# Dataset records
============================================================

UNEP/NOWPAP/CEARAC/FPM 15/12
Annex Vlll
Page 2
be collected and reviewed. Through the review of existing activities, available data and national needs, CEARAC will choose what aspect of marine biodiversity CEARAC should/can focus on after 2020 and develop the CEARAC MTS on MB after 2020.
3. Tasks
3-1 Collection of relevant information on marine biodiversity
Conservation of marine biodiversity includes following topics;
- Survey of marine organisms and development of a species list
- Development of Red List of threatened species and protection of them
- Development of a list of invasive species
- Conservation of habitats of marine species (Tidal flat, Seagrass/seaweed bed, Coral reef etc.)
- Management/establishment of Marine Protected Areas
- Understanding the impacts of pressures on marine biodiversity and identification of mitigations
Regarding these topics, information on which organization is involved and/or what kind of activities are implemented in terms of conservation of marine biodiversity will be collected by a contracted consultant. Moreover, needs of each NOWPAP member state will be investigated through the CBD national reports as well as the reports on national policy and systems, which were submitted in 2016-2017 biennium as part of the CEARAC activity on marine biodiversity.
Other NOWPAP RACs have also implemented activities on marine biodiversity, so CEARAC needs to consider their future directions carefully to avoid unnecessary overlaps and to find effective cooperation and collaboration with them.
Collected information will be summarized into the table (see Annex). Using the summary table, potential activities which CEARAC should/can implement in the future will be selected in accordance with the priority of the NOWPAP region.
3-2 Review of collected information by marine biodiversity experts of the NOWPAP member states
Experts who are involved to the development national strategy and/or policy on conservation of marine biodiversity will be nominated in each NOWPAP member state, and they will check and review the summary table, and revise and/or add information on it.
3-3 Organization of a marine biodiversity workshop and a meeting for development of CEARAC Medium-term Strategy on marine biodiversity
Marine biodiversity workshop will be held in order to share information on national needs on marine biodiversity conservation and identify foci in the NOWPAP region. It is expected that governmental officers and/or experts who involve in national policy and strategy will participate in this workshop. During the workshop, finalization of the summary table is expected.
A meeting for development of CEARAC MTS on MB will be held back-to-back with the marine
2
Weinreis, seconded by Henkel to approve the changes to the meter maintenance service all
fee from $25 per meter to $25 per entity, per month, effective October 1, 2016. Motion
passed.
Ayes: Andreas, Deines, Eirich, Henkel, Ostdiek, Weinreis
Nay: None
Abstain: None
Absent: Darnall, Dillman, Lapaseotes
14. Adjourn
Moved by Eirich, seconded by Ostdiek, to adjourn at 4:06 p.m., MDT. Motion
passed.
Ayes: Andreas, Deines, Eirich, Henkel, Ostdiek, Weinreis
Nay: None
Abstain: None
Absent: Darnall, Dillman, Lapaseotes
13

============================================================

# Work request
Transcribe each line of the data exactly, skipping none.

# Task result
UNEP/NOWPAP/CEARAC/FPM 15/12
Annex Vlll
Page 2
be collected and reviewed. Through the review of existing activities, available data and national needs, CEARAC will choose what aspect of marine biodiversity CEARAC should/can focus on after 2020 and develop the CEARAC MTS on MB after 2020.
3. Tasks
3-1 Collection of relevant information on marine biodiversity
Conservation of marine biodiversity includes following topics;
- Survey of marine organisms and development of a species list
- Development of Red List of threatened species and protection of them
- Development of a list of invasive species
- Conservation of habitats of marine species (Tidal flat, Seagrass/seaweed bed, Coral reef etc.)
- Management/establishment of Marine Protected Areas
- Understanding the impacts of pressures on marine biodiversity and identification of mitigations
Regarding these topics, information on which organization is involved and/or what kind of activities are implemented in terms of conservation of marine biodiversity will be collected by a contracted consultant. Moreover, needs of each NOWPAP member state will be investigated through the CBD national reports as well as the reports on national policy and systems, which were submitted in 2016-2017 biennium as part of the CEARAC activity on marine biodiversity.
Other NOWPAP RACs have also implemented activities on marine biodiversity, so CEARAC needs to consider their future directions carefully to avoid unnecessary overlaps and to find effective cooperation and collaboration with them.
Collected information will be summarized into the table (see Annex). Using the summary table, potential activities which CEARAC should/can implement in the future will be selected in accordance with the priority of the NOWPAP region.
3-2 Review of collected information by marine biodiversity experts of the NOWPAP member states
Experts who are involved to the development national strategy and/or policy on conservation of marine biodiversity will be nominated in each NOWPAP member state, and they will check and review the summary table, and revise and/or add information on it.
3-3 Organization of a marine biodiversity workshop and a meeting for development of CEARAC Medium-term Strategy on marine biodiversity
Marine biodiversity workshop will be held in order to share information on national needs on marine biodiversity conservation and identify foci in the NOWPAP region. It is expected that governmental officers and/or experts who involve in national policy and strategy will participate in this workshop. During the workshop, finalization of the summary table is expected.
A meeting for development of CEARAC MTS on MB will be held back-to-back with the marine
2
Weinreis, seconded by Henkel to approve the changes to the meter maintenance service all
fee from $25 per meter to $25 per entity, per month, effective October 1, 2016. Motion
passed.
Ayes: Andreas, Deines, Eirich, Henkel, Ostdiek, Weinreis
Nay: None
Abstain: None
Absent: Darnall, Dillman, Lapaseotes
14. Adjourn
Moved by Eirich, seconded by Ostdiek, to adjourn at 4:06 p.m., MDT. Motion
passed.
Ayes: Andreas, Deines, Eirich, Henkel, Ostdiek, Weinreis
Nay: None
Abstain: None
Absent: Darnall, Dillman, Lapaseotes
13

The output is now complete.